Ayat 1-4: Akhlak dan sifat kaum munafik, persekongkolan yang mereka lakukan terhadap Nabi shallallahu 'alaihi wa sallam dan kaum mukmin, dan peringatan kepada Nabi Muhammad shallallahu 'alaihi wa sallam dan kaum mukmin agar berhati-hati terhadap mereka.
إِذَا جَاءَكَ الْمُنَافِقُونَ قَالُوا نَشْهَدُ إِنَّكَ لَرَسُولُ اللَّهِ وَاللَّهُ يَعْلَمُ إِنَّكَ لَرَسُولُهُ وَاللَّهُ يَشْهَدُ إِنَّ الْمُنَافِقِينَ لَكَاذِبُونَ (١) اتَّخَذُوا أَيْمَانَهُمْ جُنَّةً فَصَدُّوا عَنْ سَبِيلِ اللَّهِ إِنَّهُمْ سَاءَ مَا كَانُوا يَعْمَلُونَ (٢) ذَلِكَ بِأَنَّهُمْ آمَنُوا ثُمَّ كَفَرُوا فَطُبِعَ عَلَى قُلُوبِهِمْ فَهُمْ لا يَفْقَهُونَ (٣) وَإِذَا رَأَيْتَهُمْ تُعْجِبُكَ أَجْسَامُهُمْ وَإِنْ يَقُولُوا تَسْمَعْ لِقَوْلِهِمْ كَأَنَّهُمْ خُشُبٌ مُسَنَّدَةٌ يَحْسَبُونَ كُلَّ صَيْحَةٍ عَلَيْهِمْ هُمُ الْعَدُوُّ فَاحْذَرْهُمْ قَاتَلَهُمُ اللَّهُ أَنَّى يُؤْفَكُونَ (٤)
Terjemah Surat Al Munafiqun Ayat 1-4
1. [1] [2]Apabila orang-orang munafik datang kepadamu (Muhammad), mereka berkata[3], "Kami mengakui, bahwa engkau adalah rasul Allah[4].” Dan Allah mengetahui bahwa engkau benar-benar Rasul-Nya; dan Allah menyaksikan bahwa orang-orang munafik itu benar-benar pendusta[5].
[1] Imam Bukhari meriwayatkan dengan sanadnya yang sampai kepada Zaid bin Arqam ia berkata, “Aku berada dalam pasukan perang, lalu aku mendengar Abdullah bin Ubay berkata, “Janganlah kamu berinfak kepada orang-orang yang berada di dekat Rasulullah shallallahu 'alaihi wa sallam sehingga mereka bubar (meninggalkan Rasulullah shallallahu 'alaihi wa sallam).
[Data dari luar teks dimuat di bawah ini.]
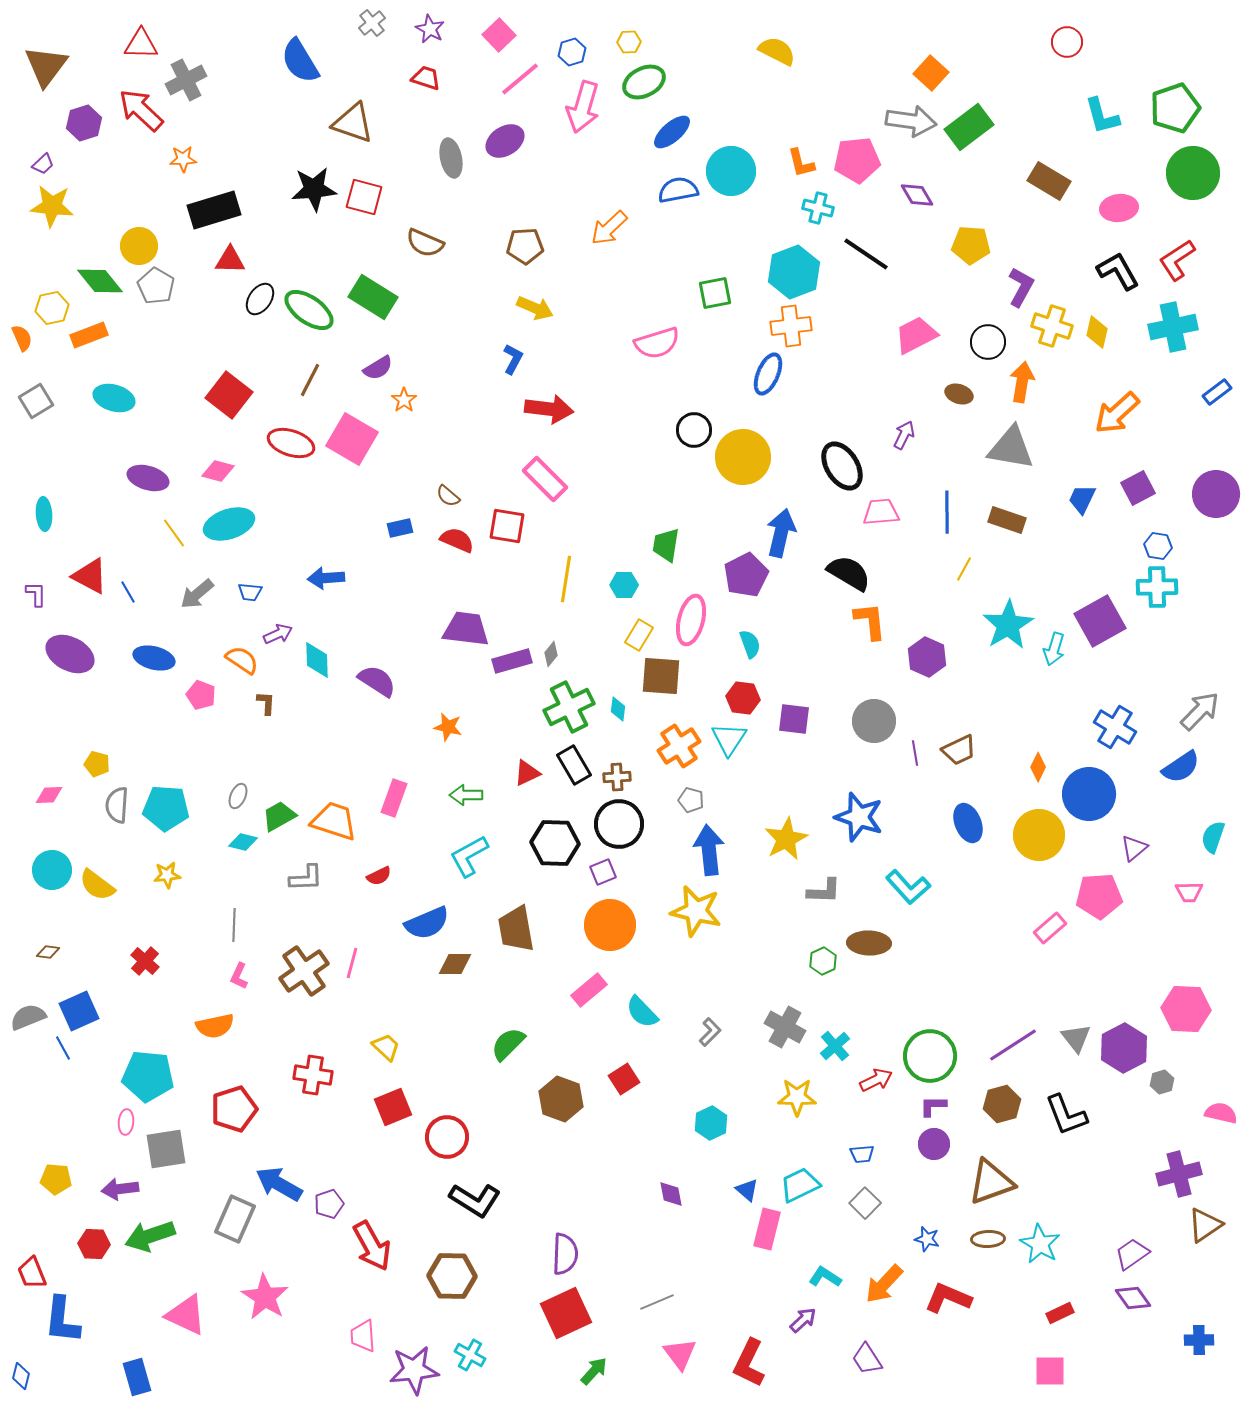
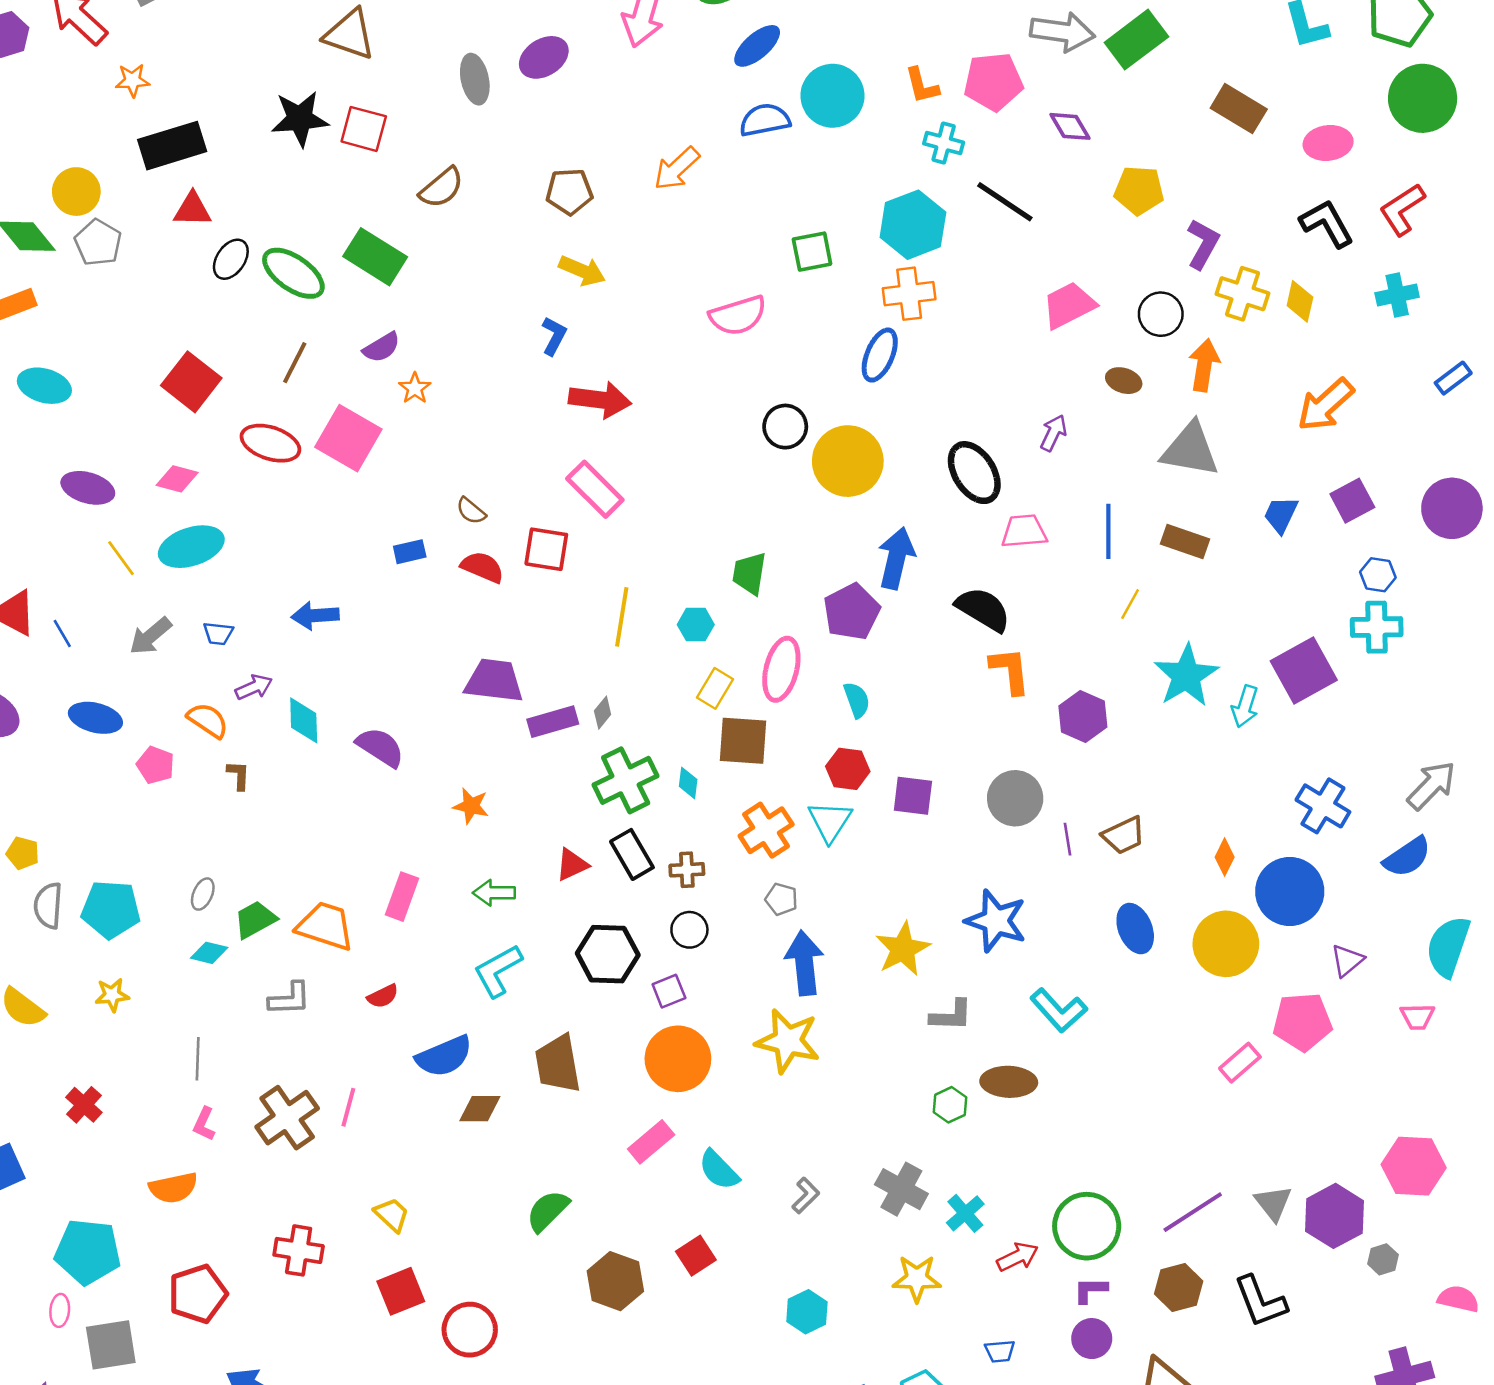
brown semicircle: (425, 243) -> (442, 188), turned -63
cyan cross: (1173, 327) -> (1397, 295), size x0.7
black circle: (619, 824) -> (689, 930), size x0.6
cyan semicircle: (1213, 837) -> (1448, 946), size x1.5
Sungguh, jika kita pulang dari sisi Beliau, pastilah orang yang kuat akan mengusir orang yang lemah dari sana." Maka aku ceritakan hal itu kepada pamanku atau ke Umar, lalu dia menceritakannya kepada Nabi shallallahu 'alaihi wa sallam, kemudian Beliau memanggilku dan aku menceritakan kepadanya, maka Rasulullah shallallahu 'alaihi wa sallam mengirimkan orang kepada Abdullah bin Ubay dan kawan-kawannya, lalu mereka bersumpah bahwa mereka tidak berkata demikian, sehingga Rasulullah shallallahu 'alaihi wa sallam menganggapku dusta dan membenarkannya, sehingga aku merasakan kesedihan yang belum pernah aku rasakan sebelumnya. Aku pun duduk di rumah, lalu pamanku berkata kepadaku, “Engkau tidak ingin Rasulullah shallallahu 'alaihi wa sallam mendustakanmu dan membencimu,” maka Allah Ta’ala menurunkan ayat, “Apabila orang-orang munafik datang kepadamu (Muhammad),…dst.” Lalu Nabi shallallahu 'alaihi wa sallam mengirim orang kepadaku untuk membacakan ayat dan berkata, “Sesungguhnya Allah telah membenarkan kamu wahai Zaid.” (HR. Bukhari dan Muslim)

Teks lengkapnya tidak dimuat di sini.